結果的に履歴書に書けるようなハードスキル(**業務**年、**資格を保有等)は磨かれませんが、様々な職種を経験することによる視野の広さや新たな業務への適用能力、協調性・調整力・根回しなどのソフトスキルが磨かれていきます。
ジョブ型雇用とスキルの特徴
ジョブ型雇用
ジョブ型雇用は職務に対して人を割り当てる考えをベースにしているため、原則職務変更が行われることのない雇用形態のことです。
マーケッターとしてマーケティング部に配属されたら、基本的にはマーケティング部で働き続けることになります。これまでジョブ型雇用は外資系企業の特徴とみなされていたように、外資系企業では何のロール(役割)の人かが重視されます。そのため、一つの仕事を掘り下げて、専門性を磨いていくハードスキル重視の方向性にインセンティブが働きます。
スキルの特徴
一方で基本的には異動がないため(同職種で所属が変わる、海外に異動するなどはあるものの)、どの職種でも求められるソフトスキルはOJTの中で意識的に磨かない限り、人によっては身につけることが難しくなります。
ジョブ型雇用により、ハードスキルが高めやすくなり、その結果として他企業への転職もメンバーシップ型雇用に比べると容易になるため、異動の代わりの転職も一般的です。
転職した時に初めて、新たな組織文化や仕事の進め方への適応、人間関係の構築といったソフトスキルの欠如に悩むケースもあります。
英語でよく言われるフレーズに、”Having hard skills get you hired; lacking soft skills get you fired.”(ハードスキルの保有は仕事を手にする、ソフトスキルの欠如は仕事を失う)というのがあります。
まさにジョブ型雇用の特徴を言い当て、今後日本でジョブ型雇用が広がった際の未来を想起させる表現とも言えます。
ジョブ型雇用とメンバーシップ型雇用のスキルの関係性
雇用形態とスキルの関係性
これまでの話をまとめると、メンバーシップ型雇用は部署異動を前提としているため、どの部署でも活躍できるようハードスキルではなく、ソフトスキルが重視されます。
反対に、ジョブ型雇用は一つの職種に留まり続けることが前提とされているため、ソフトスキルよりもハードスキルが重視されます。

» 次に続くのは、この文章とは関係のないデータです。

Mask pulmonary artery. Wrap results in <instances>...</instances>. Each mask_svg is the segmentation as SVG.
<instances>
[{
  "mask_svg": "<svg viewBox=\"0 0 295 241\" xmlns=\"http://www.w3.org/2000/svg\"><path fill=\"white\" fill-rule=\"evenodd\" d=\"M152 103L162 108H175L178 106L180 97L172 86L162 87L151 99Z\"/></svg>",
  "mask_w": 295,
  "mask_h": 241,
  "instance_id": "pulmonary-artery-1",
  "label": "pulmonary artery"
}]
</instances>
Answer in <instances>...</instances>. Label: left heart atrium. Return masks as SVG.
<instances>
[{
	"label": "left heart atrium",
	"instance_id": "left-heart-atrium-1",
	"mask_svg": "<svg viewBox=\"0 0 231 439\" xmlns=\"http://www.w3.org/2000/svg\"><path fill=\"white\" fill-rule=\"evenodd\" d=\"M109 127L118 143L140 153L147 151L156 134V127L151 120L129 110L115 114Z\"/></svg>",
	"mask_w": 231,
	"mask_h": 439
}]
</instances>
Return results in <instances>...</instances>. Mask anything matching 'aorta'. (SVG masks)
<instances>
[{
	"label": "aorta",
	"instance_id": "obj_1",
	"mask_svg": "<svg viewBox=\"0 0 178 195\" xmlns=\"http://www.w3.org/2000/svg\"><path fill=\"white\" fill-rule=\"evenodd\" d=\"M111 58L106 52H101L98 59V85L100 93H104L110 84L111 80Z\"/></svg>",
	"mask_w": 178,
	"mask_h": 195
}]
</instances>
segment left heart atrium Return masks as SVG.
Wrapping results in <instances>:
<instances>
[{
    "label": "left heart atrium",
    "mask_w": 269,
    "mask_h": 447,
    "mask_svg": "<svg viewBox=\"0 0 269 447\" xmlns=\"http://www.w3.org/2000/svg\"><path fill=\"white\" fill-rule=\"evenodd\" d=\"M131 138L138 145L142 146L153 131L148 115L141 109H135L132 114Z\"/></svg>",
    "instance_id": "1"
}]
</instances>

これを図にして考えてみます。縦軸にハードスキル、横軸にソフトスキルを置きます。上に行くほどハードスキルが高く、右にいくほどソフトスキルが高くなります。
ジョブ型雇用の従業員は左上の象限に行くインセンティブが強く、メンバーシップ型雇用は右下の象限に行くインセンティブが強いと整理できます。

スキルの側面から見るリスキリング
昨今リスキリングブームが続いています。リスキリングとは新たなスキルを獲得することですが、このスキルにソフトスキルは当てはまらず、ハードスキルを指すことが一般的です。
従来、メンバーシップ型雇用でソフトスキルのみを磨き続けてきた人が新たにハードスキルを獲得してジョブ型雇用に適用したり、新たな職種にチャレンジするケースが分かりやすいでしょう。
一方でジョブ型雇用でのリスキリングと言うと、現在の業務にAIを適用するために学び直す、またはニーズが減ってしまったジョブからニーズが高まっているジョブに変更する場合にリスキリングを行うといった場合が当てはまります。
リスキリングは縦軸のハードスキル自体を変える動き、またはハードスキルを高める行動と整理できます。
ジョブ型雇用の未来と企業が注意すべきポイント
ジョブ型雇用のリスク
今後ジョブ型雇用が増えると、従来のようにソフトスキルを磨くインセンティブが失われる可能性が高まります。そのため、結果的に“専門バカ”と言われるような、一つの職種には詳しいけれど、全体的な視野が失われた人材ばかりが育ってしまうリスクがあります。
ジョブ型雇用を適用しつつ、このようなリスクを排除するためには2つの解決策が考えられます。
対策1:ソフトスキルを補完するトレーニングの実施
1つ目は、ソフトスキルを補完するトレーニングの実施です。
これまでメンバーシップ型雇用では意識せずに磨かれていたソフトスキルが、ジョブ型雇用では意識しないと磨かれなくなります。そのため、従業員への意識づけはもちろんのこと、体系立てたトレーニングが必要となります。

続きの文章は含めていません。